The official says China's first military presence near U.S. shores would
boost Beijing's long-term strategy to "supplant U.S. influence" in the region. "China is pursuing a maritime strategy in the Caribbean to gain access and control over port facilities, free trade zone infrastructure, fisheries, oil and minerals, and off-shore banking platforms" . . .Administration officials say the decision to permit the Chinese to join the U.N. force in Haiti was made quietly, without a full debate among defense, foreign policy and national security agencies.
"This was done by the people in charge of peacekeeping," one official says. China has sent small numbers of observers to previous U.N. peacekeeping missions but has declined earlier requests to send active units . . .
Public Security Minister Zhou Yongkang, head of the Communist Party's political police and security organ, says the dispatch of the troops is an important diplomatic move and reflects China's "devotion to world peace and stability."
Gertz's breathless reporting here is a bit much. He goes on to make it sound the beginnings of a 21st Century Cuban missile crisis when all we're talking about here is 125 riot cops. Ooooh weeeee!
Gertz later cites some secret SouthCom report about China trying to use its economic interests in the region to supplant U.S. military power. He cites intell support to Venezuela's Chavez and arms sales to Cuba. All of this stuff if piddling in the extreme, compared to our broadband mil-to-mil interactions throughout Asia. Putting China's current efforts in the Western Hemisphere in the same light is a bit much. Where China is really vulnerable is in the Persian Gulf, where the U.S. just so happens to have the bulk of its overseas forces right now engaged in an occupation of the world's second largest source of oil. If you think that somehow China "controlling" the Panama Canal (which has become so irrelevant thanks to new ships that are beyond "Panamax"--or too big to go through the canal, that officials there are talking about widenind it) compares to our military domination of the Straits of Hormuz when it comes to the global economy and how it works, then you're sorry misinformed.

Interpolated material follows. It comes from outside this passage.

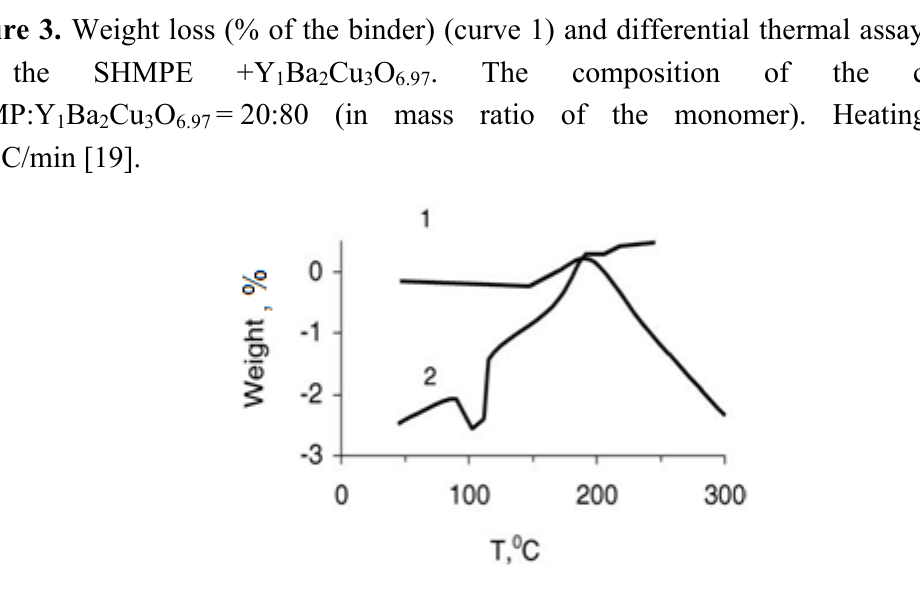
Figure 4. The curve of SC transition for the composition obtained during polymerization of MMA in the pressed samples of the Y weight ratio: 88:12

America is going to need a lot of help in shrinking the Gap. China will need to be a significant player. We cannot even dream of pursuing such a strategy while maintaining a fear-based, competitive relationship with China. Either we choose to do something about the Gap in order to win this global war on terrorism, or we choose to plan on China as the near-peer and start locking down America from terrorist attacks. You tell me which speaks to a better world and richer, more developed America.